--- START ---
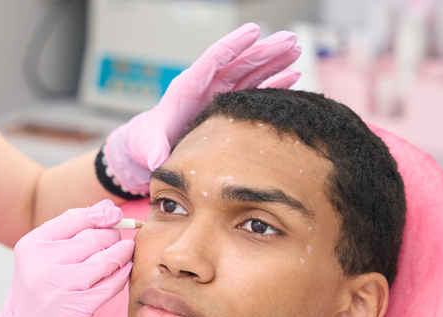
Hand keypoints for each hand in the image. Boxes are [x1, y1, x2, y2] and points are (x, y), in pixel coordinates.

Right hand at [0, 199, 133, 316]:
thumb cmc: (38, 288)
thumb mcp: (41, 255)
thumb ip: (72, 229)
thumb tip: (107, 207)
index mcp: (33, 244)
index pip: (75, 217)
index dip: (101, 214)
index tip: (114, 216)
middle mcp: (44, 262)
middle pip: (94, 237)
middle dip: (111, 237)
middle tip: (114, 243)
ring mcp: (62, 285)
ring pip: (106, 259)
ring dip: (122, 254)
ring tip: (125, 254)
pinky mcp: (79, 305)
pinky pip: (112, 283)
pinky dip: (122, 274)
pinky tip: (123, 271)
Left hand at [103, 23, 301, 194]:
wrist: (150, 149)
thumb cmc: (145, 143)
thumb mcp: (146, 146)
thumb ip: (153, 150)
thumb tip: (157, 161)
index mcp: (188, 88)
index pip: (213, 60)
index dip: (233, 45)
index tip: (254, 30)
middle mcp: (207, 86)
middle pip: (239, 62)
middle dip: (264, 50)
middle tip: (290, 39)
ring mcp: (221, 95)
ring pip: (251, 73)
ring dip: (274, 61)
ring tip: (296, 49)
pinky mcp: (230, 107)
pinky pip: (256, 91)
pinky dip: (274, 83)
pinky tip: (293, 75)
--- END ---
About this task: From the entries above, write out every line without a single change, skipping the images.

Reply to the task:
Hand keypoints for each hand in the image. Boxes are [x1, y1, x2, y2] and points are (x, y), in pixel coordinates.

Right hand at [0, 199, 133, 316]:
thumb cmc: (38, 288)
thumb mcp: (41, 255)
thumb ip: (72, 229)
thumb tip: (107, 207)
index mcp: (33, 244)
index pip: (75, 217)
index dip: (101, 214)
index tip: (114, 216)
middle mcp: (44, 262)
middle pip: (94, 237)
middle dip: (111, 237)
middle tip: (114, 243)
ring mcp: (62, 285)
ring pip: (106, 259)
ring dip: (122, 254)
ring tip: (125, 254)
pinky mcp: (79, 305)
pinky pip: (112, 283)
pinky dip: (122, 274)
pinky tip: (123, 271)
Left hand at [103, 23, 301, 194]:
wrist: (150, 149)
thumb cmc: (145, 143)
thumb mcp: (146, 146)
thumb ip: (153, 150)
thumb tip: (157, 161)
index mcp: (188, 88)
index pip: (213, 60)
index dip: (233, 45)
index tip: (254, 30)
middle mcp: (207, 86)
middle pip: (239, 62)
middle dip: (264, 50)
middle tip: (290, 39)
ring mcp: (221, 95)
ring pip: (251, 73)
ring dip: (274, 61)
ring tip: (296, 49)
pinky mcp: (230, 107)
pinky pip: (256, 91)
pinky dip: (274, 83)
pinky tip: (293, 75)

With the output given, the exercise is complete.